Why don't these objects have a length property instead of having to call a function on them? Technically, they do. Most objects that len() will apply to have a method called __len__() that returns the same value. So len(myobj) seems to call myobj.__len__().

Why should we use the len() function instead of the __len__ method? Obviously __len__ is a special double-underscore method, suggesting that we shouldn't call it directly. There must be an explanation for this. The Python developers don't make such design decisions lightly.

The main reason is efficiency. When we call __len__ on an object, the object has to look the method up in its namespace, and, if the special __getattribute__ method (which is called every time an attribute or method on an object is accessed) is defined on that object, it has to be called as well. Further, __getattribute__ for that particular method may have been written to do something nasty, like refusing to give us access to special methods such as __len__! The len() function doesn't encounter any of this. It actually calls the __len__ function on the underlying class, so len(myobj) maps to MyObj.__len__(myobj).

Another reason is maintainability. In the future, the Python developers may want to change len() so that it can calculate the length of objects that don't have __len__, for example, by counting the number of items returned in an iterator. They'll only have to change one function instead of countless __len__ methods across the board.

There is one other extremely important and often overlooked reason for len() being an external function: backwards compatibility. This is often cited in articles as "for historical reasons", which is a mildly dismissive phrase that an author will use to say something is the way it is because a mistake was made long ago and we're stuck with it.

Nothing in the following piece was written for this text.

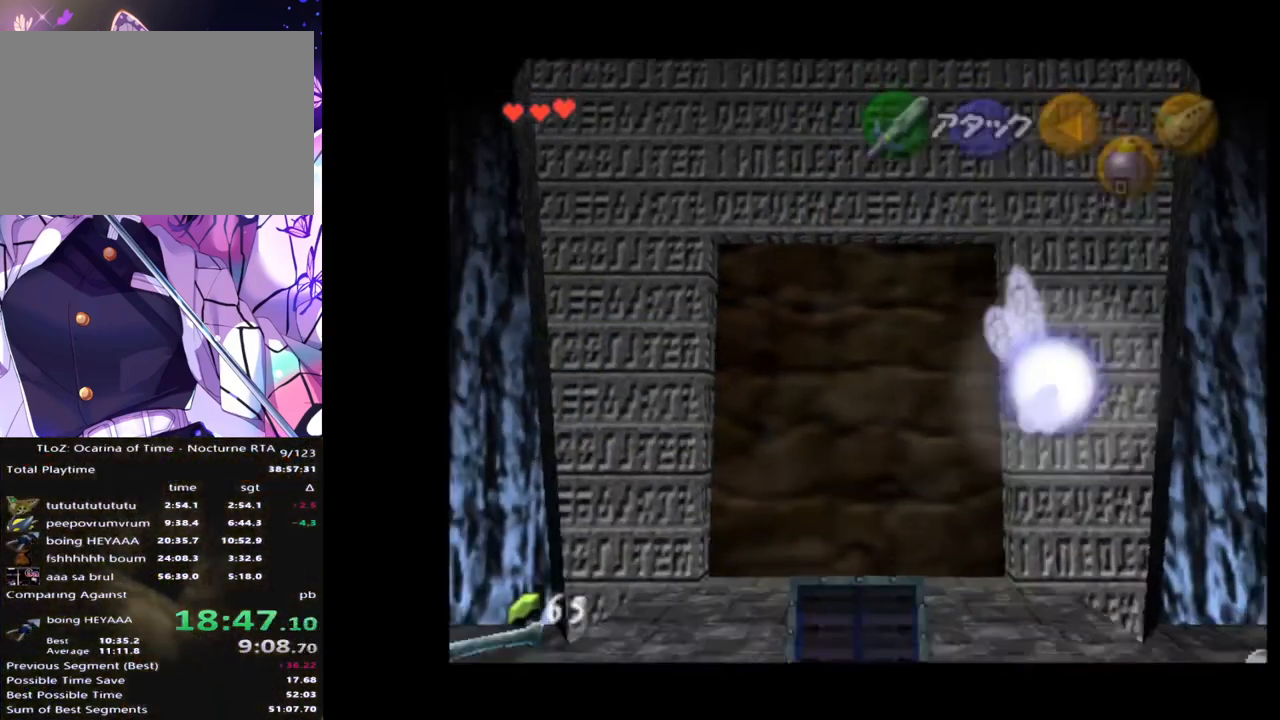
{"buttons": ["A"], "left_stick": "down", "right_stick": "center", "events": [[100, "A", "down"], [183, "A", "up"], [500, "A", "down"]]}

Strictly speaking, len() isn't a mistake, it's a design decision, but that decision was made in a less object-oriented time. It has stood the test of time and has some benefits, so do get used to it.

Reversed

The reversed() function takes any sequence as input, and returns a copy of that sequence in reverse order. It is normally used in for loops when we want to loop over items from back to front.

Similar to len, reversed calls the __reversed__() function on the class for the parameter. If that method does not exist, reversed builds the reversed sequence itself using calls to __len__ and __getitem__, which are used to define a sequence. We only need to override __reversed__ if we want to somehow customize or optimize the process:

normal_list=[1,2,3,4,5]

class CustomSequence():
    def __len__(self):
        return 5


    def __getitem__(self, index):
        return "x{0}".format(index)

class FunkyBackwards():

    def __reversed__(self):
        return "BACKWARDS!"

for seq in normal_list, CustomSequence(), FunkyBackwards():
    print("
{}: ".format(seq.__class__.__name__), end="")
    for item in reversed(seq):
        print(item, end=", ")

The for loops at the end print the reversed versions of a normal list, and instances of the two custom sequences. The output shows that reversed works on all three of them, but has very different results when we define __reversed__ ourselves:

list: 5, 4, 3, 2, 1,
CustomSequence: x4, x3, x2, x1, x0,
FunkyBackwards: B, A, C, K, W, A, R, D, S, !,

When we reverse CustomSequence, the __getitem__ method is called for each item, which just inserts an x before the index. For FunkyBackwards, the __reversed__ method returns a string, each character of which is output individually in the for loop.

Note

The preceding two classes aren't very good sequences as they don't define a proper version of __iter__, so a forward for loop over them will never end.

Enumerate

Sometimes, when we're looping over a container in a for loop, we want access to the index (the current position in the list) of the current item being processed. The for loop doesn't provide us with indexes, but the enumerate function gives us something better: it creates a sequence of tuples, where the first object in each tuple is the index and the second is the original item.

This is useful if we need to use index numbers directly. Consider some simple code that outputs each of the lines in a file with line numbers:

import sys
filename = sys.argv[1]

with open(filename) as file:
    for index, line in enumerate(file):
        print("{0}: {1}".format(index+1, line), end='')

Running this code using it's own filename as the input file shows how it works:

1: import sys
2: filename = sys.argv[1]
3:
4: with open(filename) as file:
5:     for index, line in enumerate(file):
6:         print("{0}: {1}".format(index+1, line), end='')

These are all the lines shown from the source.